Thanks to the restoration of the United States government’s diplomatic ties to Cuba after more than five decades, American tourism to the island increased a reported 36 percent from January through May, no doubt bringing new dollars and new business.

Turistas accustomed to hyper-connectivity for their devices also bring with them the demand for access to the Internet—from mobile, laptop, and other digital devices. And the feeble Cuban infrastructure in the computing and network segment is not ready for prime access for natives, let alone tourists.

Even though Cubans have been able to legally acquire a computer since 2008, only about 11 percent of households have one, according to the 2014 United Nations ITU report.

This should not be surprising. A common laptop on Revolico, a Craigslist-like Cuban site for online classifieds, sells for about $800—about 40 times the country’s $20 average monthly income.

Despite the large number of cables in the area, the island is one of the least connected in the region, with most cables almost appearing to be going around it to reach their true destination.

The state of Internet connectivity is no better. Getting online in Cuba is prohibitively expensive. A private broadband subscription costs about four times the average annual salary.

Even a rented hour of Internet at a café, at $5, costs the equivalent of a person’s average weekly wages. According to Cuba’s national office of statistics and information, about four percent of the population has a fixed-line (that is, no Wi-Fi or cellular) Internet connection, and less than a quarter of the population is able to go online at all.

Mobile cellular access is similarly low at 18 percent. Compare that, for instance, with 150 percent mobile connectivity for those living in Argentina or Panama. Cuba has the lowest access and use rates in the Americas, similar to those of Myanmar and Eritrea.

Things have been changing, if slowly. Since January 2013 a new submarine fiber-optic cable—the ALBA-1—connects the island to Venezuela and Jamaica, potentially improving network speed. Before the availability of this cable, all Internet traffic in and out of the island had to be routed via satellites.

Going through a satellite connection on your path to any website means that the time to load a webpage can take more than 30 seconds on average. With ALBA-1, reaching the global Internet could be done in about one-sixth of the time, or five seconds.

Even after this late improvement, Cuba’s connectivity to the rest of the Internet remains relatively poor. Despite the large number of cables in the area, the island is one of the least connected in the region, with most cables almost appearing to be going around it to reach their true destination.

GlobeNet, a submarine telecommunications cable, passing Cuba. (Map: Atlasowa/Wikimedia Commons)

Not surprisingly, Ookla’s NetIndex ranks Cuba among the worst countries in terms of average bandwidth—197 out of 202—with a measured broadband download speed of 1.67 megabytes per second.
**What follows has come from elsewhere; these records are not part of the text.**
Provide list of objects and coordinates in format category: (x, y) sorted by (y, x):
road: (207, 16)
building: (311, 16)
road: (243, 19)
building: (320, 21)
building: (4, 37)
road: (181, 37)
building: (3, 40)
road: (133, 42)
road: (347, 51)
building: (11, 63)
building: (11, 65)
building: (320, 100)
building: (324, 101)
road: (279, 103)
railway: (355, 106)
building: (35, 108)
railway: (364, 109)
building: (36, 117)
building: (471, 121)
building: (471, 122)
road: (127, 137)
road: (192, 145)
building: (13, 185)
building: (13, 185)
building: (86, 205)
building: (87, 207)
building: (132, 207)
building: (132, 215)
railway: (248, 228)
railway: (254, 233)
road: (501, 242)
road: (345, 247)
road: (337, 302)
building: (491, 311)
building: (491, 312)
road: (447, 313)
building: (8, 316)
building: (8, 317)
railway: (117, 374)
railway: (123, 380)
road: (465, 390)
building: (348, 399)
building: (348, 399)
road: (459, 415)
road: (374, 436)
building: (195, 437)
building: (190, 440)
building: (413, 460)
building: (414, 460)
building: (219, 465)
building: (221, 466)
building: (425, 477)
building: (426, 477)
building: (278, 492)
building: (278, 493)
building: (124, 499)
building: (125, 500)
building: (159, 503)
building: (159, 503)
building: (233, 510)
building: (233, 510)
To put this in context, low-end common services in the U.S. offer broadband download speeds close to 15 megabytes per second, and the national average download speed is over 20 times higher. In some recent research work in my lab at Northwestern University, we have found that access delay—the time it takes a small message to travel from source to destination, and a key determinant of user experience in the Internet—remains a significant problem with connections to and from Cuba still traversing slow satellite links.
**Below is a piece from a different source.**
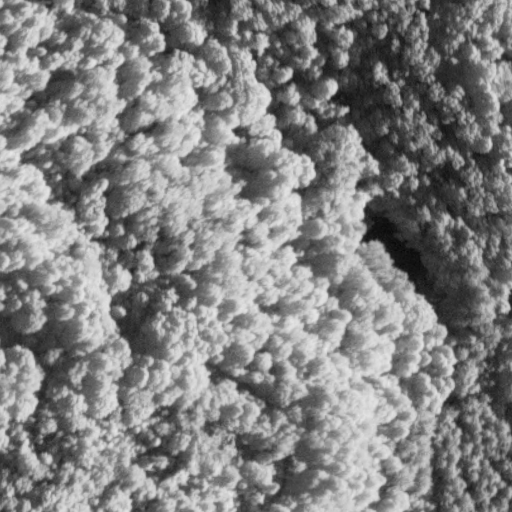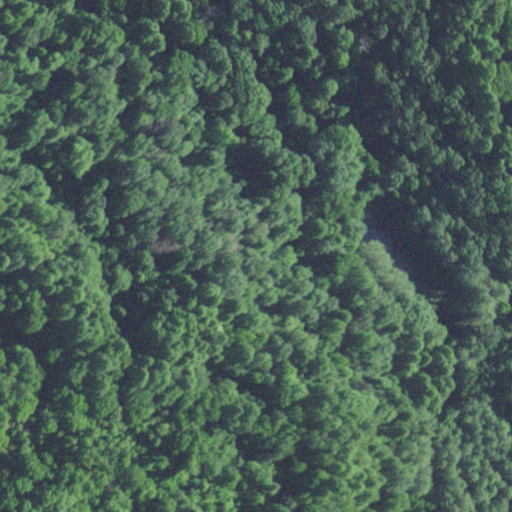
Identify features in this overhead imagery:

Even so, new business opportunities in Cuba have been blossoming—this despite the recent declaration by the Miami Dolphins’ billionaire owner that he wouldn’t be investing in Cuba anytime soon.

Early this year, IDT Corp. reached an agreement with the Empresa de Telecomunicaciones de Cuba S.A., a government-owned telecommunications service, to provide direct international long-distance telephone service between the U.S. and Cuba.

Netflix announced its plan to offer video streaming service to subscribers.

And Airbnb recently brought its element of the sharing economy to the informal system of casas particulares that had so far relied on word of mouth for marketing. Reportedly, Facebook and Apple are both looking to expand into the Cuban market of 11 million people.

This does not mean that every Cuban will now join discussion forums on Game of Thrones or video-call their relatives in Miami. Not yet.

The undergoing changes in the U.S.-Cuba relationship offer some hope, not for the significance of full diplomatic ties, but because of the commercial interest that has followed and is yet to come.

The needs of many of companies—like Netflix, Facebook, Airbnb, and Apple—will speed up progress on the technological front, oxygenate a struggling economy, and put a wealth of knowledge at easy reach of a population ready for—and in need of—it.

These improved connections and heightened access—both virtual and real—almost as an unavoidable consequence will help bring real and permanent change to every other aspect of Cuban society.